▸ **What you have to do**: Should any entry hold a picture, omit that picture and copy the rest of the entry exactly.

[Records for processing — start]

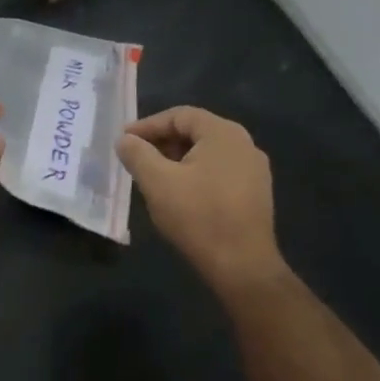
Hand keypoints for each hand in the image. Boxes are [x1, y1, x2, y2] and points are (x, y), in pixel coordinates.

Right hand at [116, 107, 283, 288]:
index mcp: (223, 134)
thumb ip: (137, 154)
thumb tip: (125, 140)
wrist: (241, 265)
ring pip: (206, 153)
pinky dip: (194, 174)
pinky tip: (178, 194)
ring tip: (152, 176)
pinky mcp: (255, 193)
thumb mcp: (157, 181)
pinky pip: (218, 172)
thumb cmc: (197, 215)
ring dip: (176, 159)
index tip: (124, 141)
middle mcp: (244, 145)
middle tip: (135, 157)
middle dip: (161, 142)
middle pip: (195, 132)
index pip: (180, 115)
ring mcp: (254, 170)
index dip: (147, 125)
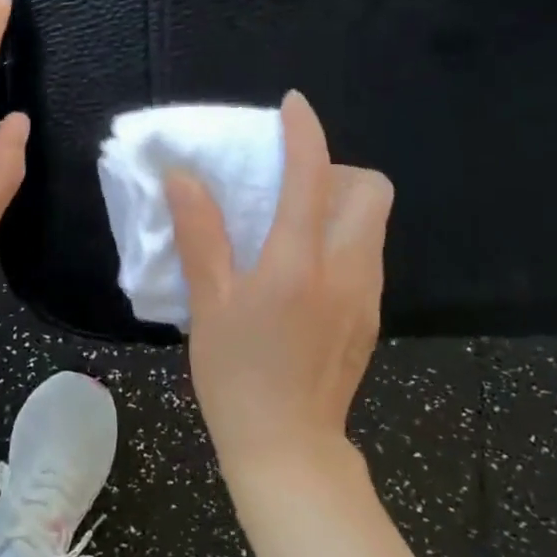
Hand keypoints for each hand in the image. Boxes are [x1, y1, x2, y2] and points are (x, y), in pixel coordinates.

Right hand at [164, 91, 393, 476]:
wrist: (288, 450)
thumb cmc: (237, 376)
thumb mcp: (209, 304)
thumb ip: (200, 235)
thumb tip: (183, 178)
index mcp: (298, 262)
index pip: (311, 176)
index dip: (304, 132)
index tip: (292, 106)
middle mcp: (345, 269)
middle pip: (371, 190)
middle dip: (337, 170)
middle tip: (292, 186)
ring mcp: (367, 295)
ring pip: (374, 223)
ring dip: (341, 204)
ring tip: (293, 226)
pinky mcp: (372, 317)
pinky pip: (367, 255)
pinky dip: (343, 239)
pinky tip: (305, 271)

[Records for processing — finish]

▸ **Solution to the problem**:
Hand keypoints for each hand in the image. Boxes are [x1, y1, x2, y2] and points are (x, y), in pixel coordinates.

Right hand at [116, 107, 283, 288]:
index mcp: (223, 134)
thumb ip: (137, 154)
thumb tip: (125, 140)
wrist: (241, 265)
ring pip: (206, 153)
pinky dip: (194, 174)
pinky tip: (178, 194)
ring tip: (152, 176)
pinky mcp: (255, 193)
thumb mcp: (157, 181)
pinky pip: (218, 172)
thumb cmc: (197, 215)
ring dip: (176, 159)
index tip: (124, 141)
middle mcp: (244, 145)
middle tip: (135, 157)
middle dip: (161, 142)
middle pip: (195, 132)
index pip: (180, 115)
ring mcp: (254, 170)
index dip: (147, 125)
Hand keypoints for each hand in the image. Boxes are [x1, y1, x2, y2] and points are (x, y), in pixel coordinates.

Right hand at [164, 91, 393, 476]:
wrist: (288, 450)
thumb cmc: (237, 376)
thumb mcp: (209, 304)
thumb ip: (200, 235)
thumb tip: (183, 178)
index mcp: (298, 262)
index pip: (311, 176)
index dip: (304, 132)
index tip: (292, 106)
middle mcp: (345, 269)
middle pip: (371, 190)
middle dip: (337, 170)
middle tip: (292, 186)
ring mcp: (367, 295)
ring pip: (374, 223)
ring dip: (341, 204)
ring tip: (293, 226)
pinky mcp: (372, 317)
pinky pip: (367, 255)
pinky dip: (343, 239)
pinky tip: (305, 271)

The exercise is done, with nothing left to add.